On convergence, the harsh reality is that the EU has shirked its responsibility to make the CAP fit for purpose. The Treaty of Rome aspirations have been thrown into the bin as the budget has been reduced over several reforms. The cake is not getting bigger; it is actually getting smaller. We cannot give more farmers the same worthwhile slice they were getting. It looks like the final outcome will be the lowest payment will have to reach 85% of the average by 2026. This is a noble aspiration, except for the fact that it takes from the already strapped suckler, sheep and beef farmers, especially those with low hectarage and above average payments.

The solution to this proposed by the Commissioner for Agriculture is the complementary redistributive support for sustainability, CRISS. The ICSA favours insulating smaller and medium sized farmers from convergence cuts. We would like to see a system that allocates more support for the first 40 ha. The CRISS is insufficient and it is not funded. Instead, it takes a linear cut from all farmers, which is robbing Peter to pay Paul, and does not do enough. Department modelling suggests that if payments to all farmers are cut by €54 million, an extra €20 per hectare for the first 30 ha can be given. This will not make any worthwhile difference.

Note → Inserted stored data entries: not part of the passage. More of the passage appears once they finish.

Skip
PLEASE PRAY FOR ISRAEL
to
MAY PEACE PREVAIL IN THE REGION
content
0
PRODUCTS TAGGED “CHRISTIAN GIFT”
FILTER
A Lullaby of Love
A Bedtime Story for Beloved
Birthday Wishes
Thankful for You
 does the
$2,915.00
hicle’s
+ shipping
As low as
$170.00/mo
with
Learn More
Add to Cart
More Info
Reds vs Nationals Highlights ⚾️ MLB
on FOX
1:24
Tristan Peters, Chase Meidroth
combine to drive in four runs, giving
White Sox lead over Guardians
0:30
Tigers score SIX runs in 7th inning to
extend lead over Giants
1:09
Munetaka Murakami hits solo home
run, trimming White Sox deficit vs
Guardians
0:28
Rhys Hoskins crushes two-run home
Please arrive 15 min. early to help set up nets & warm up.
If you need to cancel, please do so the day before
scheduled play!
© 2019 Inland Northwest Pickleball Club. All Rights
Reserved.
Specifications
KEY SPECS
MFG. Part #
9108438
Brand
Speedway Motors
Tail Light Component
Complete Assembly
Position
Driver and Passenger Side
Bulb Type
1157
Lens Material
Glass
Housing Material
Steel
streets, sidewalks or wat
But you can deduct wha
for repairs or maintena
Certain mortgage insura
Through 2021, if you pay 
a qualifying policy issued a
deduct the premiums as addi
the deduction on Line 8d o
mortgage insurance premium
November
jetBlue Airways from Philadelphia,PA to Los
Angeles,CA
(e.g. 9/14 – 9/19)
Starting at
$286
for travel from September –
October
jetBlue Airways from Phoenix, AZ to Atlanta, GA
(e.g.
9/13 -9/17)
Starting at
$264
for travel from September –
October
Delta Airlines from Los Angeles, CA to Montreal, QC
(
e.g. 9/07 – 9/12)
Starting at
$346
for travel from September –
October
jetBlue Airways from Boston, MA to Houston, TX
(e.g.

In our view, the family sized cattle, sheep or tillage farmer is desperately dependent on CAP supports. This means we cannot ignore the elephant in the room. According to the 2019 Teagasc national farm survey, the average payment from Pillar 1 on a dairy farm was €280 per hectare. A suckler farmer got €240, a beef farmer €290, a sheep farmer €245 and a tillage farmer got €320 per hectare. How can it be fair that a very profitable dairy farm, which is less dependent on CAP subsidies, is getting more per hectare than suckler or sheep farmers on a per hectare basis? Beef and tillage farms are not getting much more; these systems of farming used to get the lion’s share of CAP supports. We have seen the areas of natural constraint, ANC, payments slashed, while more than 20 years ago the old headage payments were targeted at suckler, sheep and beef farms. They were all viable as a result.

It is a very interesting fact that in the year 2000, the average dairy farmer got €5,500 from CAP supports. In 2009, that had increased 400%, fourfold, while suckler, sheep and tillage farmers saw an increase of between 20% and 50%. However, the dismantling of price supports, such as intervention, had a devastating impact on ICSA members. I am asking now, is it fair that dairy farmers, who are investing six figure sums in massive expansion programmes, are getting more money per hectare than suckler, sheep, beef and tillage farmers who are badly in want of it? The national farm survey states direct payments are 120% to 160% of the income of the dry stock cohort compared with 31% dependence for dairy incomes.

The reality is that whatever happens in EU talks over the coming weeks, we have hard decisions to face up to in Ireland. The ICSA is very clear. Like my colleague, Pat McCormack, we think payments should be capped at €60,000, no ifs or buts. The cap should be €60,000. We believe that suckler, sheep, beef and tillage farmers should not be cut per hectare. They should be supported much more through payments linked to their enterprise and also through agri-environmental schemes that are targeted at them.